Roland Barthes, le célèbre sémiologue français, s’est fait connaître grâce à son premier livre, publié en 1953, Le degré zéro de l’écriture (2). Il retrace à sa façon l’Histoire de la langue française et la structure via une grille de lecture personnalisée qui a fait sa renommée. Sans doute aurait-il eu tant à dire sur le franglish. Je vous propose une courte analyse de ce classique controversé.

Tout d’abord il convient de préciser que ce premier livre de Roland Barthes dévoile une manière singulière (pour l’époque) d’expliciter la langue. On y découvre un style unique, un agencement de mots qui peut s’apparenter à un gloubi-boulga de paroles, une masturbation intellectuelle qui ne mène le lecteur nulle-part si ce n’est dans l’entre-soi des pensées de l’auteur. Il faut aller au-delà de ces considérations pour comprendre le point de vue de Roland Barthes et le faire résonner dans le bruit d’aujourd’hui.

Pour l’auteur français, la langue et le style sont deux modules différents au sein d’un même ensemble. La langue est un continuum qui traverse les siècles en gardant une unicité compréhensible par tout un chacun tandis que le style est une poussée créatrice qui est bien plus que la simple intention de l’auteur:

“Par exemple, Mérimée et Fénelon sont séparés par des phénomènes de langue et par des accidents de style ; et pourtant ils pratiquent un langage chargé d’une même intentionnalité, ils se réfèrent à une même idée de la forme et du fond, ils acceptent un même ordre de conventions, ils sont le lieu des mêmes réflexes techniques, ils emploient avec les mêmes gestes , à un siècle et demi de distance, un instrument identique, sans doute un peu modifié dans son aspect, nullement dans sa situation ni dans son usage: en bref, ils ont la même écriture.” (3)

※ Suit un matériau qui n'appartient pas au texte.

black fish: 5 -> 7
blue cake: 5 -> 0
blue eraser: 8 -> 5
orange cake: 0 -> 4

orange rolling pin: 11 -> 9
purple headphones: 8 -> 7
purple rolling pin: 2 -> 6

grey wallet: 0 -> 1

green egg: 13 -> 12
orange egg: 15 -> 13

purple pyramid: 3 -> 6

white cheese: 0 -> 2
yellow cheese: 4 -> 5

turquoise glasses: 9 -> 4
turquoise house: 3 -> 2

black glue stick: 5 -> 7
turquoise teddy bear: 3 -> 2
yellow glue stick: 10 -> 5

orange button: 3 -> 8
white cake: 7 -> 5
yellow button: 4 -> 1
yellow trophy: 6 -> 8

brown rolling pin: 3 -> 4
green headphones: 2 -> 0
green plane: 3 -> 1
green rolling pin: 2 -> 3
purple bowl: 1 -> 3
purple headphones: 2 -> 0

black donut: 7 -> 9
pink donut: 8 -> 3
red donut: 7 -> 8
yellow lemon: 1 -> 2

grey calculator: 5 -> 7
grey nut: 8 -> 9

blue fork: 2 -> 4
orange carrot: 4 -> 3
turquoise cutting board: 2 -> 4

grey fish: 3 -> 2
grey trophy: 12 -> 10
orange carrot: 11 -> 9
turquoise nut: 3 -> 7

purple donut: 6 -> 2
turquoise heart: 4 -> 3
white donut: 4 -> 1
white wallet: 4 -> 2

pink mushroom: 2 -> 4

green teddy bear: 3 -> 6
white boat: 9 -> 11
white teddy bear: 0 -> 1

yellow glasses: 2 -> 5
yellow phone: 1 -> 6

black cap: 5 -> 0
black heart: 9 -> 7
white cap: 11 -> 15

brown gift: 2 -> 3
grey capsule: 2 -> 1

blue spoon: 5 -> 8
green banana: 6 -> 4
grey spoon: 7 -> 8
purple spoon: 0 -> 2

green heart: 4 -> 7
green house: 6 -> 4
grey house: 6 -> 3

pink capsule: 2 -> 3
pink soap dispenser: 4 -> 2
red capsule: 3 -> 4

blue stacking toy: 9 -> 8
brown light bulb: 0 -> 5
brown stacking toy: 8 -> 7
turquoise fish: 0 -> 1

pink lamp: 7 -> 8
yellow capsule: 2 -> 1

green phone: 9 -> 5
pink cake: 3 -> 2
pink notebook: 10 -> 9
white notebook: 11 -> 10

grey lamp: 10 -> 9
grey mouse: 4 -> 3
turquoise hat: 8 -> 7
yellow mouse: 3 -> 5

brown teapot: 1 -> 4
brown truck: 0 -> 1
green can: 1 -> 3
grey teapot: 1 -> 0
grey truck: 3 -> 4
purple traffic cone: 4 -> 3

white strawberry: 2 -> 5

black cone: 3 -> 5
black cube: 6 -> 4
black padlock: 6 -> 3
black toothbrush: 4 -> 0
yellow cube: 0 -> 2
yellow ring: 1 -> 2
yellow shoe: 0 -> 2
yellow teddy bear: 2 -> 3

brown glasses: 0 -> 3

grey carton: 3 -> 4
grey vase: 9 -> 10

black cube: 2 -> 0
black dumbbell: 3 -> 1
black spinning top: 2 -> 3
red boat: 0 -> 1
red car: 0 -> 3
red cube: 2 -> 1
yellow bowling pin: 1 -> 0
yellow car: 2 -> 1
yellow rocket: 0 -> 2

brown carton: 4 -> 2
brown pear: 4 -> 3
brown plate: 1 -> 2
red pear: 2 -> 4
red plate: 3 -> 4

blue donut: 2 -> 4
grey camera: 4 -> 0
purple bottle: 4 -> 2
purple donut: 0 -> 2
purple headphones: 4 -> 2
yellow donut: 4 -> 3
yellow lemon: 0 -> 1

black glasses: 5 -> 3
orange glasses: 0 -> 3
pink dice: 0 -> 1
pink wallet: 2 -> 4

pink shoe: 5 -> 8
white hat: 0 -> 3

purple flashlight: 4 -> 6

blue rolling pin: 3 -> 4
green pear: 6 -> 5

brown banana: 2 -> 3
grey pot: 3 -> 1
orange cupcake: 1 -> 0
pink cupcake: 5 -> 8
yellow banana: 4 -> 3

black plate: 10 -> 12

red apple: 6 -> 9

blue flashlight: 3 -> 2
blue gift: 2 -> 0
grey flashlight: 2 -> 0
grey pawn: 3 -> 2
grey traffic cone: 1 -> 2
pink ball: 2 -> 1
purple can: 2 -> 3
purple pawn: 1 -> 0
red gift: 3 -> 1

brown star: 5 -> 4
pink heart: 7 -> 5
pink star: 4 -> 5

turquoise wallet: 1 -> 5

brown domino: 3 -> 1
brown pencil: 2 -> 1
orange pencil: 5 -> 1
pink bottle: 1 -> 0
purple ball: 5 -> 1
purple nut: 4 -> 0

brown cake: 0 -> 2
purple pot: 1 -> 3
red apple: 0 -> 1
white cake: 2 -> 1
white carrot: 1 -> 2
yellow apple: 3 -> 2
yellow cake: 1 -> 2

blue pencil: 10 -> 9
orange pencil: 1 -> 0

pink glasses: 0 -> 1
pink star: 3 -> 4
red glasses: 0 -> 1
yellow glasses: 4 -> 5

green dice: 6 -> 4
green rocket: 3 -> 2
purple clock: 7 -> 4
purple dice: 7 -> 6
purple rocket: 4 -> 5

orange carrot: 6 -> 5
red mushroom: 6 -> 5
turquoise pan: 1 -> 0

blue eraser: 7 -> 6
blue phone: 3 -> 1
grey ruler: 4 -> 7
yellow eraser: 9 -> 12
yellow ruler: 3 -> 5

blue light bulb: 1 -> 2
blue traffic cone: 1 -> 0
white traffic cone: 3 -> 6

Roland Barthes pose des curseurs sur une ligne du temps qui remonte le cours de l’Histoire littéraire. On y (re)découvre que le roman est né dans la bourgeoisie, écrit par une certaine caste et à destination de cette même caste, que le passé simple a longtemps été le temps idéal du roman ou encore que le choix de la première ou troisième personne du singulier dans la rédaction d’un texte change fondamentalement ce dernier. De plus, le sémiologue français s’arrête plusieurs fois sur un fait qui me semble important, l’éclatement de la poésie classique par Victor Hugo:

« La distorsion que Hugo a tenté de faire subir à l’alexandrin, qui est le plus rationnel de tous les mètres, contient déjà tout l’avenir de la poésie moderne, puisqu’il s’agit d’anéantir une intention de rapports pour lui substituer une explosion de mots. » (4)

En conclusion

Le degré zéro de l’écriture trouve sa signification avec l’exemple de l’Etranger de Camus. C’est-à-dire une écriture neutre et transparente dont le style est justement l’absence de style. C’est d’ailleurs cette neutralité qui sera le cœur atomique du travail de Barthes et ce premier essai est le fondement de sa pensée puisque ses autres œuvres, — Mythologies ou Fragments d’un discours amoureux par exemple — sont autant de textes qui mettent en relief sa façon très personnelle de penser le monde.


(1) … ou plutôt le globish, ce mot-valise signifiant un anglais simplifié.

(2) BARTHES R., Le degré zéro de l’écriture, Editions du Seuil. 1953.

(3) Ibid., P.18

(4) Ibid., P.38


Pour aller plus loin


4 réponses à « Le degré zéro de l’écriture | Roland Barthes »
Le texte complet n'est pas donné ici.